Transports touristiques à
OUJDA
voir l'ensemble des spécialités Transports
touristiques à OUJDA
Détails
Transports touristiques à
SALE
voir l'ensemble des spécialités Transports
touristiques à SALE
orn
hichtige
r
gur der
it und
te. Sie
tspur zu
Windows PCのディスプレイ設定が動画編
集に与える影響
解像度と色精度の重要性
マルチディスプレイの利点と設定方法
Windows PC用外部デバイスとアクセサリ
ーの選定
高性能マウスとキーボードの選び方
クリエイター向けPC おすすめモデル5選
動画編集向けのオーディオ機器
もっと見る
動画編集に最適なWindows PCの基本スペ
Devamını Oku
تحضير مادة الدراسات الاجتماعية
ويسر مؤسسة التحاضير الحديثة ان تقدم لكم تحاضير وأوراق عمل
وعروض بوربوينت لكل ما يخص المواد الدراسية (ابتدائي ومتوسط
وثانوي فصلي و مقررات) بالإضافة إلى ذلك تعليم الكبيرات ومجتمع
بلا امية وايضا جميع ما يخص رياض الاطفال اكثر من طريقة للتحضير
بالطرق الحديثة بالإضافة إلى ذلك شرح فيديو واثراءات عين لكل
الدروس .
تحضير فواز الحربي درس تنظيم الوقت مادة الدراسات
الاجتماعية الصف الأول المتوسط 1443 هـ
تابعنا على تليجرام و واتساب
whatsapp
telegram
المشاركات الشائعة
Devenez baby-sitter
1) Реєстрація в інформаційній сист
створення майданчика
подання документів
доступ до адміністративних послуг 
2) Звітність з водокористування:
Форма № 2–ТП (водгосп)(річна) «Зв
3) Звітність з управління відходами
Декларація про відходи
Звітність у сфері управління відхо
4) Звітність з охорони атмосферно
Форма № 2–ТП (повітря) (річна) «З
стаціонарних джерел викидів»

==*==

The complete listing above is to be output again exactly.

Transports touristiques à
OUJDA
voir l'ensemble des spécialités Transports
touristiques à OUJDA
Détails
Transports touristiques à
SALE
voir l'ensemble des spécialités Transports
touristiques à SALE
orn
hichtige
r
gur der
it und
te. Sie
tspur zu
Windows PCのディスプレイ設定が動画編
集に与える影響
解像度と色精度の重要性
マルチディスプレイの利点と設定方法
Windows PC用外部デバイスとアクセサリ
ーの選定
高性能マウスとキーボードの選び方
クリエイター向けPC おすすめモデル5選
動画編集向けのオーディオ機器
もっと見る
動画編集に最適なWindows PCの基本スペ
Devamını Oku
تحضير مادة الدراسات الاجتماعية
ويسر مؤسسة التحاضير الحديثة ان تقدم لكم تحاضير وأوراق عمل
وعروض بوربوينت لكل ما يخص المواد الدراسية (ابتدائي ومتوسط
وثانوي فصلي و مقررات) بالإضافة إلى ذلك تعليم الكبيرات ومجتمع
بلا امية وايضا جميع ما يخص رياض الاطفال اكثر من طريقة للتحضير
بالطرق الحديثة بالإضافة إلى ذلك شرح فيديو واثراءات عين لكل
الدروس .
تحضير فواز الحربي درس تنظيم الوقت مادة الدراسات
الاجتماعية الصف الأول المتوسط 1443 هـ
تابعنا على تليجرام و واتساب
whatsapp
telegram
المشاركات الشائعة
Devenez baby-sitter
1) Реєстрація в інформаційній сист
створення майданчика
подання документів
доступ до адміністративних послуг 
2) Звітність з водокористування:
Форма № 2–ТП (водгосп)(річна) «Зв
3) Звітність з управління відходами
Декларація про відходи
Звітність у сфері управління відхо
4) Звітність з охорони атмосферно
Форма № 2–ТП (повітря) (річна) «З
стаціонарних джерел викидів»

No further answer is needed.